The Court notes that the applicant has been detained under Article 5 § 1 f) of the Convention as a “person against whom action is being taken with a view to deportation”. The Court has examined whether the applicant’s detention was “lawful” for the purposes of Article 5 § 1 (f), with particular reference to the safeguards provided for by the national system. Where the “lawfulness” of detention is in issue, including whether “a procedure prescribed by law” has been followed, the Convention refers essentially to the obligation to conform to the substantive and procedural rules of national law, but it requires in addition that any deprivation of liberty should be in keeping with the purpose of Article 5, namely to protect the individual from arbitrariness (see the Chahal v. the United Kingdom judgment of 15 November 1996, Reports of Judgements and Decisions , 1996 ‑ V, p. 1864, § 118).

In the present case, the Court finds that the applicant had been detained in accordance with the procedure prescribed by the domestic law, namely Section 27 § 6 of Law No. 1975/1991, which applies to the expulsion of aliens by administrative order and provides for the detention of an alien pending his expulsion. There is no indication that the applicant’s detention was ordered arbitrarily.

It follows that this complaint is manifestly ill-founded and must be rejected in accordance with Article 35 §§ 3 and 4 of the Convention.

2. The applicant also complains, invoking paragraph 4 of Article 5, that he did not have any remedies for challenging the lawfulness of his lengthy detention.

The Government affirm that the applicant had at no stage raised before the domestic authorities any complaints regarding the lawfulness of his detention. They stress that the decision to detain the applicant was an administrative act and as such it could have been challenged before the Council of State.

The applicant replies that he found himself in a legal vacuum in which he had no remedy for challenging the lawfulness of his detention. He stresses that the Council of State has no relevant case-law, which in his view proves the absence of legal remedies.

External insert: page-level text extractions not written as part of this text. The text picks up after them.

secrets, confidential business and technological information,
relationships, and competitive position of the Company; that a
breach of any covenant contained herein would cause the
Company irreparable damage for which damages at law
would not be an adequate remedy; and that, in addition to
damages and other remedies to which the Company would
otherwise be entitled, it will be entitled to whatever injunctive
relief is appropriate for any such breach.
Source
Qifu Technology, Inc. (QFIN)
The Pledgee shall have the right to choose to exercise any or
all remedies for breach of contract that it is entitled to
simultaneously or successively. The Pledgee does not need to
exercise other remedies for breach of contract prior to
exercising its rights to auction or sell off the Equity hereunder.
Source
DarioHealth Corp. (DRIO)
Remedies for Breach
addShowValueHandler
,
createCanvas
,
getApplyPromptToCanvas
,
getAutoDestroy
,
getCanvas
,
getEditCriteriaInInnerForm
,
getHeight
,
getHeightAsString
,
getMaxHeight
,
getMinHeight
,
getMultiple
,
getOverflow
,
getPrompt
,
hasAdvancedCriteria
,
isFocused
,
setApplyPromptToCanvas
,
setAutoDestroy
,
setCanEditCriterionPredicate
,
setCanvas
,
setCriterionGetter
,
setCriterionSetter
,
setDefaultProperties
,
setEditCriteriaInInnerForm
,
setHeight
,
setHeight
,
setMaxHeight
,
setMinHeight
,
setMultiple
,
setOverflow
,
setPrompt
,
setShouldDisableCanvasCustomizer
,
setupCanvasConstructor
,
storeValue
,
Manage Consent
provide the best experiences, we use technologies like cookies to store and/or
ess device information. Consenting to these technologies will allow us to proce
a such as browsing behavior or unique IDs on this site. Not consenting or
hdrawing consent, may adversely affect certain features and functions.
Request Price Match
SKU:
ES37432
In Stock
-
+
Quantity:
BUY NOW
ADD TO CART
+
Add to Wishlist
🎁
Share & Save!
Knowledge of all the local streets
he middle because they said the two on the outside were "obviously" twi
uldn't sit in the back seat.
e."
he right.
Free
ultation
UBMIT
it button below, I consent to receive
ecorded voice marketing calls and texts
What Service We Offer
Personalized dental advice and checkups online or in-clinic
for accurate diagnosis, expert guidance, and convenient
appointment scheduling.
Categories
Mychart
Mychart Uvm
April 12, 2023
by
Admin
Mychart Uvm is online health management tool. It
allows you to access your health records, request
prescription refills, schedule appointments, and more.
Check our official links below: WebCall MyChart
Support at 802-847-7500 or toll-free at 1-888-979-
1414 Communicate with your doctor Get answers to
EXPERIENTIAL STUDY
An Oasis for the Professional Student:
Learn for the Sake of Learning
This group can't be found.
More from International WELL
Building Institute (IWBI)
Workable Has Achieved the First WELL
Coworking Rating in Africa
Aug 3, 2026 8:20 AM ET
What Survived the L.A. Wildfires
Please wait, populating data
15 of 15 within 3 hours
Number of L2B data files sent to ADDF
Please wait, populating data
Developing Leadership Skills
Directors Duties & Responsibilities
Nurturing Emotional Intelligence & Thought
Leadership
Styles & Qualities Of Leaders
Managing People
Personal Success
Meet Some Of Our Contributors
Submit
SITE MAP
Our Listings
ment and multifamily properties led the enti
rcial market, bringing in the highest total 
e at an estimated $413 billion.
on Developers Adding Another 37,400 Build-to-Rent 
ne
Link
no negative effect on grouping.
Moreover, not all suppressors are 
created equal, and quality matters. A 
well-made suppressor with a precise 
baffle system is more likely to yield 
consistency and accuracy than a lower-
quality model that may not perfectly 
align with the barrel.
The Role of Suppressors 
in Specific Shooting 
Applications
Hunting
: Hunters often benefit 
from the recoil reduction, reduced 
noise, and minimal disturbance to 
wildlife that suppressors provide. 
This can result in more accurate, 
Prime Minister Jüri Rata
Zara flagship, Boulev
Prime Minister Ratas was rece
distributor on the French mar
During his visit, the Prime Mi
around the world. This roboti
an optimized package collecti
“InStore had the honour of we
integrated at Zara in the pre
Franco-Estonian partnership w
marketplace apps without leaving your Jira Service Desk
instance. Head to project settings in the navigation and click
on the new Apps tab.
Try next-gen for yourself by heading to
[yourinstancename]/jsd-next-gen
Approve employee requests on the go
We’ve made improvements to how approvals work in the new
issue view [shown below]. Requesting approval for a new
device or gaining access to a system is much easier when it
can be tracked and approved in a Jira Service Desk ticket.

The Court recalls that, in order to be deemed effective, a remedy must be capable of remedying directly the situation complained of. In the present case, it notes that the applicant appealed against the administrative decision ordering his expulsion to the Council of State, which reviewed the question of his expulsion and, by implicit extension, that of his detention. Moreover, it has not been established that the applicant could not also appeal separately against his detention order. In fact, the Court notes that the applicant was detained pursuant to an administrative decision, which, as such, could be challenged before the Council of State by means of an application for annulment. This is the main remedy before the Council of State and it may assert lack of competence, infringement of an essential procedural requirement, substantive violation of the law or abuse of discretionary power. If one of these grounds is substantiated, the application is well founded and the contested decision is declared to be null and void erga omnes (see above “Relevant domestic law and practice”).

In view of the above, the Court is of the opinion that the applicant had available a remedy satisfying the requirements of Article 5 § 4 of the Convention.

It follows that this complaint is manifestly ill-founded and must be rejected in accordance with Article 35 §§ 3 and 4 of the Convention.

3. The applicant lastly complains under Article 5 § 5 of the Convention that he did not have a possibility to receive compensation for his unlawful detention.

The Court observes that Article 5 § 5 guarantees an enforceable right to compensation only to those who have been victims of arrest or detention in contravention of the provisions of Article 5 (see the Benham v. the United Kingdom judgment of 10 June 1996, Reports of Judgments and Decisions 1996-III, p. 755, § 50).

In view of its finding that there was no violation of Article 5 in this case, the Court concludes that Article 5 § 5 is not applicable.

It follows that this complaint is manifestly ill-founded and must be rejected in accordance with Article 35 §§ 3 and 4 of the Convention.

For these reasons, the Court unanimously

Declares inadmissible the remainder of the application.